Stocks lost 2% on the day as investors began to question the bailout plan implemented earlier this week by the EU. The Euro continued to tank, losing 1.4% on the day and over 3.5% for the week. Even at $1.238 the currency appears grossly overvalued and at risk of substantial downside. The EU is doing little to slow the decline. Volume was very high – a characteristic of the recent sell-offs. Breadth was firmly negative at almost 7:1.
All in all, stocks were still huge winners on the week with gains of over 2.3%. Monday’s 4% rally accounted for nearly all the week’s gains. Investors were eager to snatch up shares heading into the weekend as the S&P rallied almost 1% into the close – well off its 3:30 lows of -3%. Investors are hoping for the 5th consecutive Sunday Greek bailout and another Monday Melt-up. If today’s last 30 minutes are a contrarian indicator we could see sellers at the open on Monday.
From Daily Futures:
Is the Euro zone unraveling? There were unconfirmed reports that Sarkozy threatened to pull France out of the Euro zone last week when tensions were running high. The June euro fell 1.78 cents to a new contract low of $1.2387. Today’s market felt like a liquidity crunch with most commodities closing lower.
The U.S. Commerce Department said that retail sales were up .4% in April, a little better than expected.
The Federal Reserve said that industrial production was up .8% in April and up 5.2% from a year ago, slightly better than expected.
The University of Michigan’s consumer sentiment index increased from 72.2 to 73.3 in April, slightly less than expected.
The June U.S. T-bonds jumped up 1.16/32nds to 122.01/32nds, seen as a safe haven while Europe continues to struggle with its debt problems. The June 2011 eurodollars were up .04 at a new contract high of 98.775.
Grains and Cotton
The USDA said that Japan bought 100,000 tons of U.S. corn for the current season. July corn closed down 9.5 cents at $3.635.
The National Oilseed Processors Association said the soybean crush totaled 131.7 million bushels in April, less than expected. July soybeans closed down 11 cents at $9.535.
August cattle dropped 2.65 cents to 92.00, the lowest close in four weeks, hurt by today’s broad-based commodity selling and lower stock market.
After the close, the USDA estimated this week’s beef production at 504.0 million pounds, down 2.8% from a year ago. Pork production was estimated at 397.9 million pounds, down 5.8% from a year ago. August hogs were down 1.25 at 83.50, the lowest close in six weeks.
July cocoa closed down $101 at $2,812, pressured again by Europe’s problems and the rising U.S. dollar.
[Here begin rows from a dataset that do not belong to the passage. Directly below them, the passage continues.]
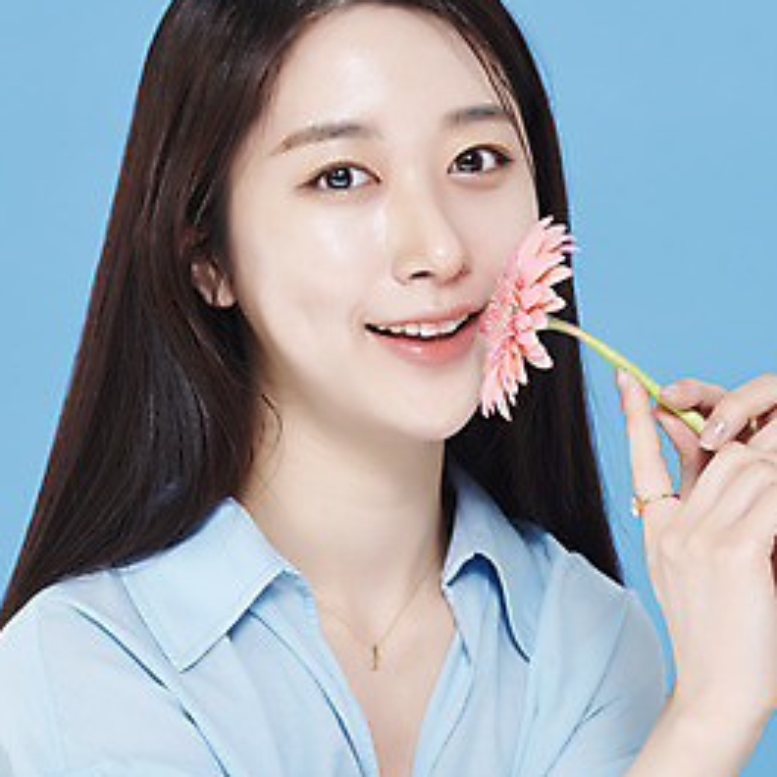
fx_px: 3428
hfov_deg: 12.9
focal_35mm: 135
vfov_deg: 12.9
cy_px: 321
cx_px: 390
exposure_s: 1/125
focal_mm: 105
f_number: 11
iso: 64
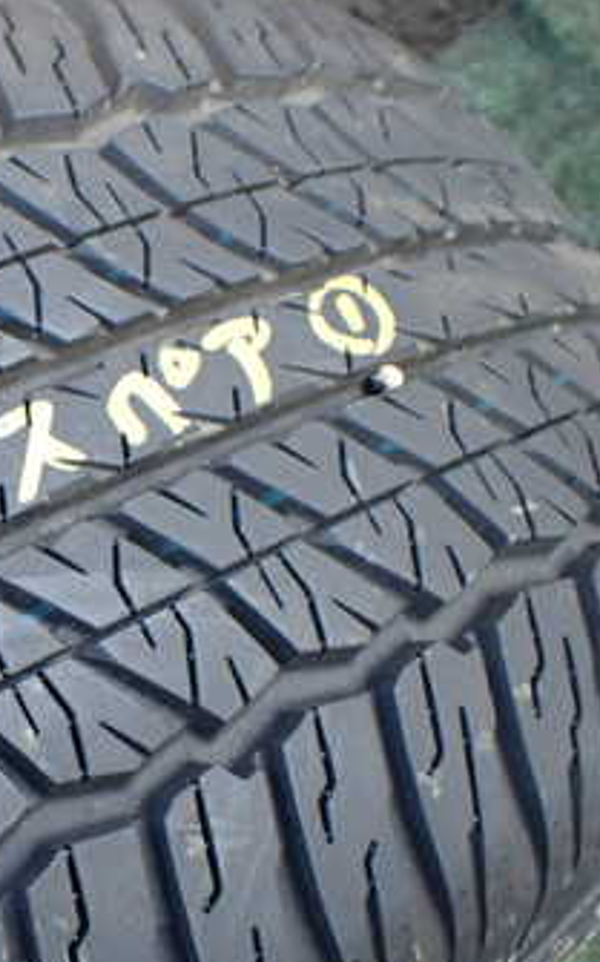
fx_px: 1493
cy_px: 617
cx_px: -192
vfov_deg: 35.4
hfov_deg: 20.6
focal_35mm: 57
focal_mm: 5.4
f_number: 2.3
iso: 200
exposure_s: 1/125
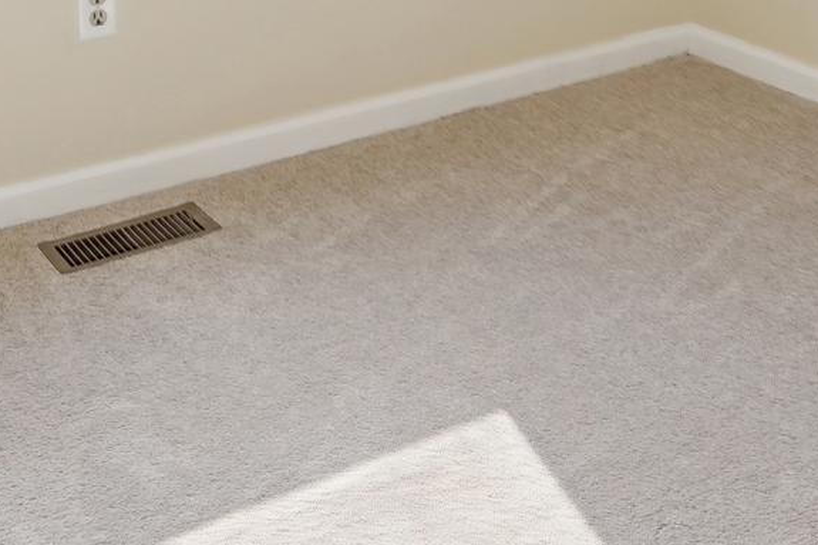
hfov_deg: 34.8
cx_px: 539
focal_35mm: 57
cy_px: -396
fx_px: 1295
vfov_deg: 19.0
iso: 800
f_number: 8
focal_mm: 16
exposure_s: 1/1250
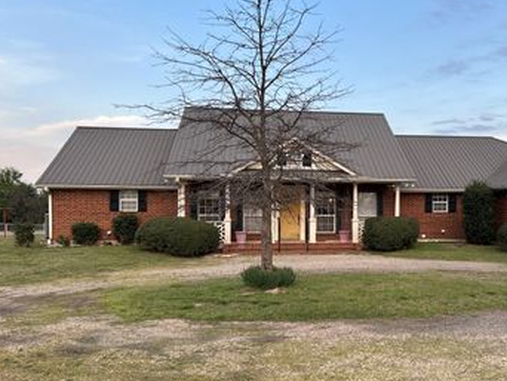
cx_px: 350
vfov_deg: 37.7
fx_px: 557
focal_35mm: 38
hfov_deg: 47.9
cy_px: 216
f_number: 1.5
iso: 50
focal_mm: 5.7
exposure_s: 1/588
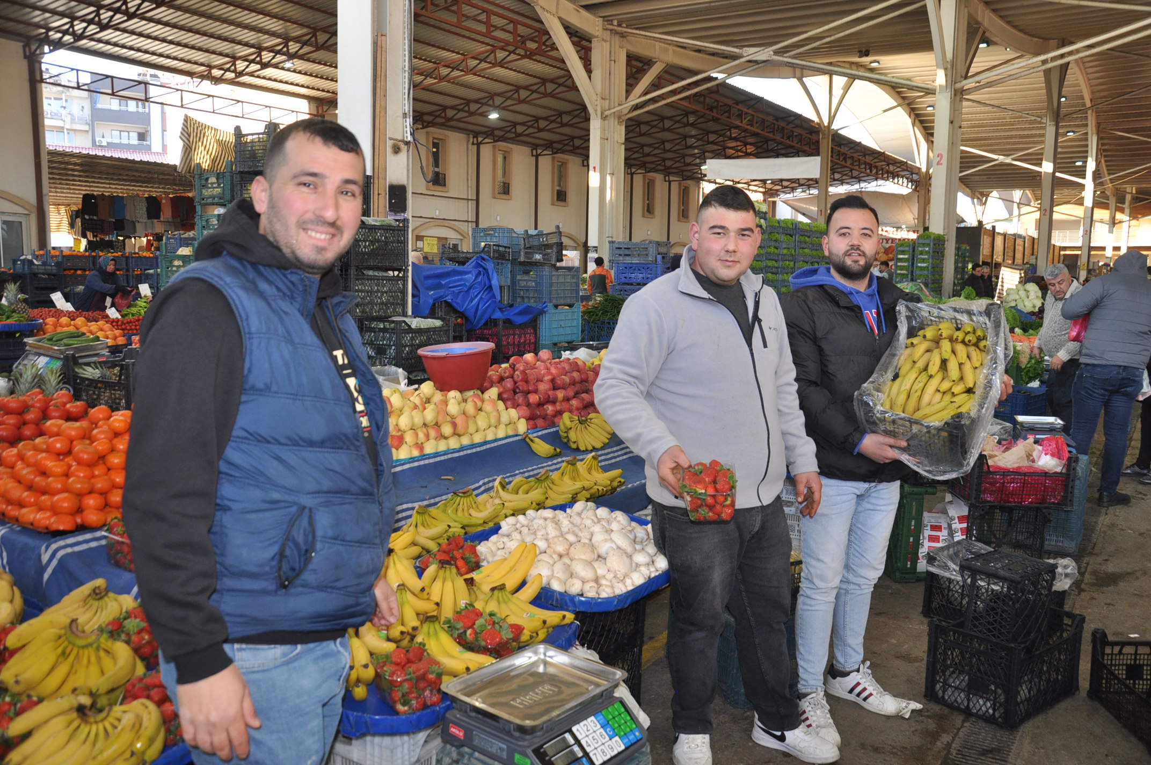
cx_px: 576
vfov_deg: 41.6
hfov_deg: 59.6
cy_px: 382
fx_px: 1006
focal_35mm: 32
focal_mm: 21
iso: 400
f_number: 3.8
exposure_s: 1/160
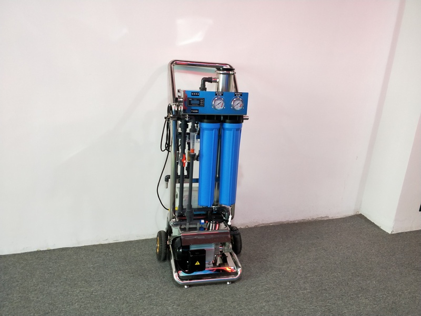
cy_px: 158
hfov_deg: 69.4
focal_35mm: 25
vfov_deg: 54.9
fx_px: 304
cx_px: 210
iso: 261
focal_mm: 4.27
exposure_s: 1/33
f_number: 1.7
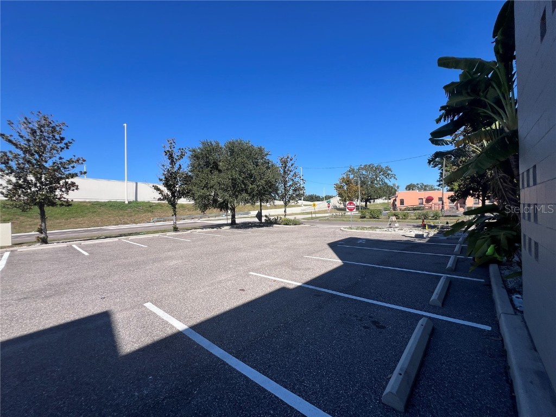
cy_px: 208
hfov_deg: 106.2
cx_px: 278
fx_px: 209
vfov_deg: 89.9
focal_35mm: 13
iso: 32
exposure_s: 1/1845
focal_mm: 1.57
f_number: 1.8
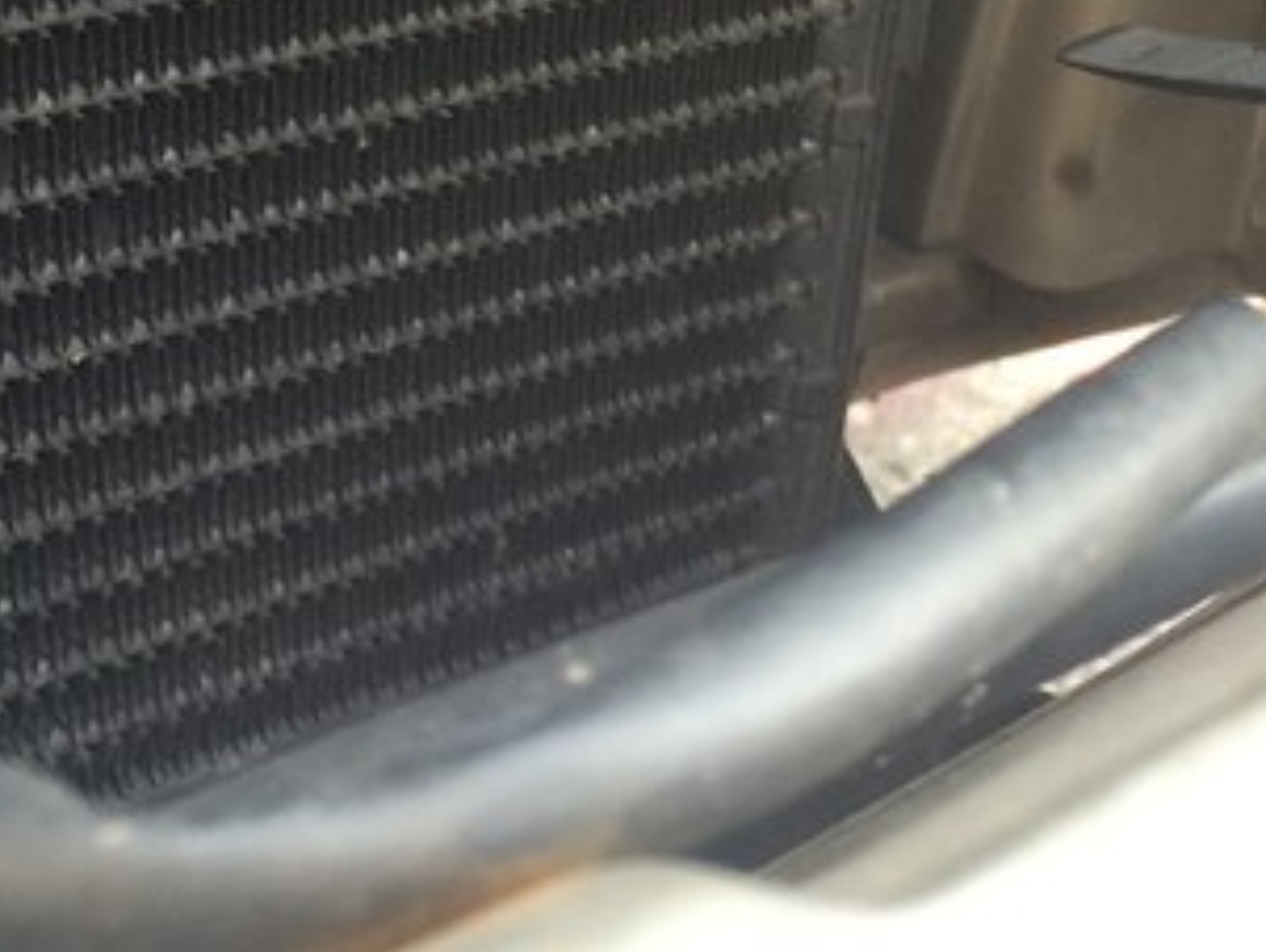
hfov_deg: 25.6
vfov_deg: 18.3
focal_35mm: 76
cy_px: -218
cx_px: 671
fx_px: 2782
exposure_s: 1/30
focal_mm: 4.15
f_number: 2.2
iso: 40
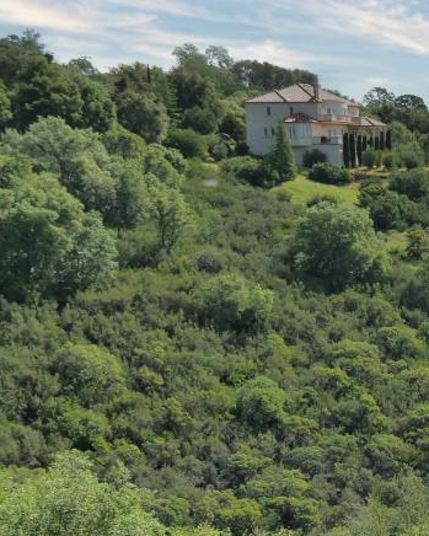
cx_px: 744
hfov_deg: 14.6
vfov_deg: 20.0
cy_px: 490
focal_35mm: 94
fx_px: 1491
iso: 100
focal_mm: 14
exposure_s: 1/640
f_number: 4
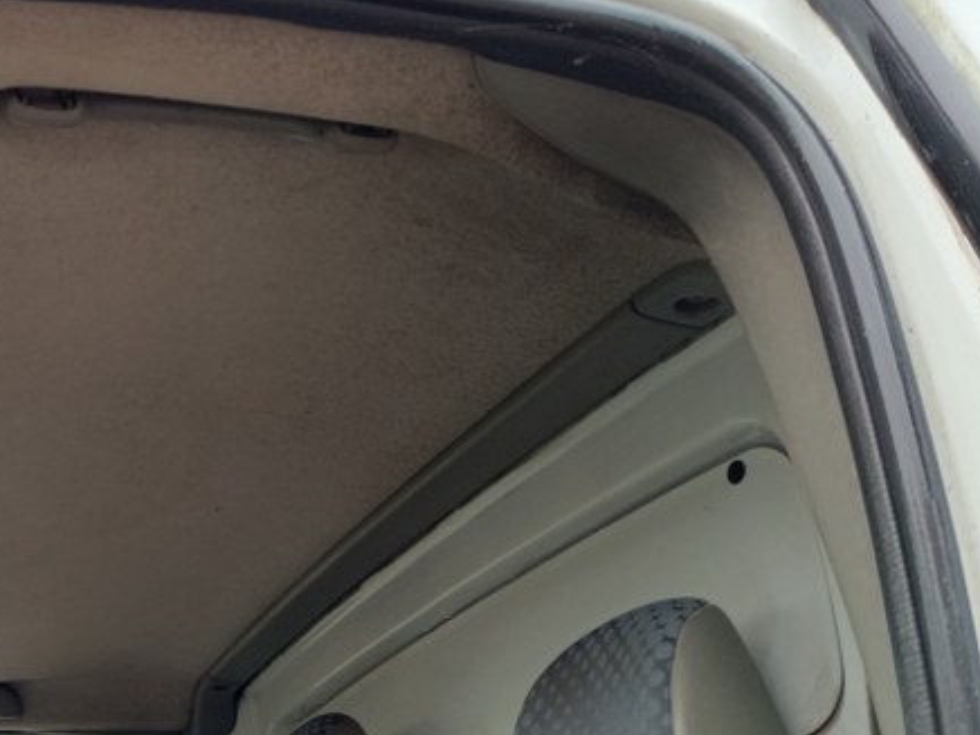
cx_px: 92
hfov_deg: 39.7
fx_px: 1246
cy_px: 528
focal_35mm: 44
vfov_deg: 32.4
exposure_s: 1/101
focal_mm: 5.59
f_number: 1.88
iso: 125
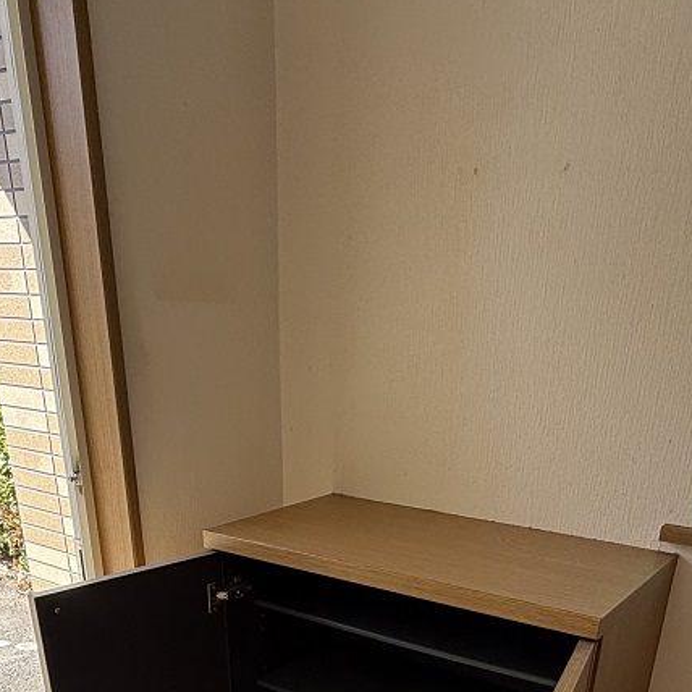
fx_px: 792
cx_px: 365
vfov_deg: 40.4
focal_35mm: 35
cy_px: 715
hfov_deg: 47.2
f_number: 2.2
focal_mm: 2.22
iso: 64
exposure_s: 1/174
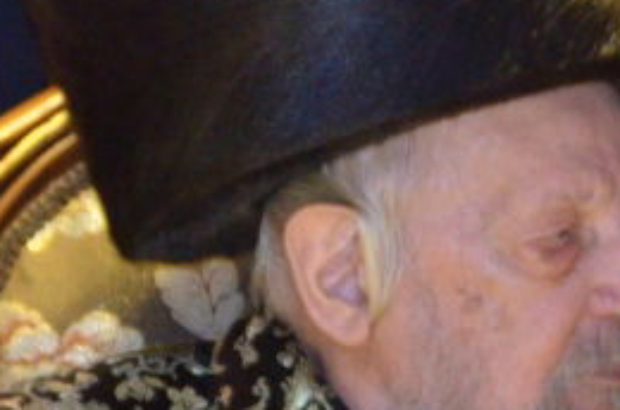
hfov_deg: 1.5
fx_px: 23314
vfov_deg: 1.0
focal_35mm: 1357
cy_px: 334
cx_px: 880
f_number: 5.6
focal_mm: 230
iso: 2500
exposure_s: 1/100
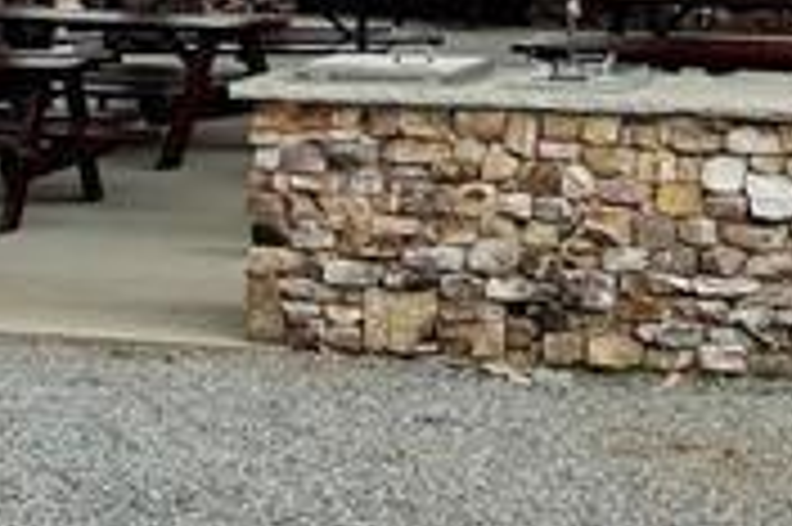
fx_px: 3714
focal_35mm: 169
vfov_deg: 7.9
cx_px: 315
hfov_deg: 12.2
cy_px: -310
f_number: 2.8
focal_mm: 10.57
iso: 100
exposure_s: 1/1248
July coffee closed down 2.80 cents at $1.3430, partly due to the higher U.S. dollar, but also because Brazil has a large coffee crop this year.
July crude oil fell $3.56 to $75.43, the lowest close in 13 weeks, much of it due to fears about Europe’s problems.
August gold, one of the proclaimed “safe havens” finished down $1.40 at $1,229.60 while selling in the euro turned ugly.
July copper fell 9.75 cents to $3.1340, hurt by Europe’s problems and today’s lower stock market.
Statistics Canada said that manufacturing sales were up 1.2% in March and up 10.2% from a year ago, at C$44.5 billion, slightly more than expected. Also, new vehicle sales were down 4.2% in March.
The June Japanese yen closed up .0074 at 1.0848, while Europe’s problems make it hard to be short the yen.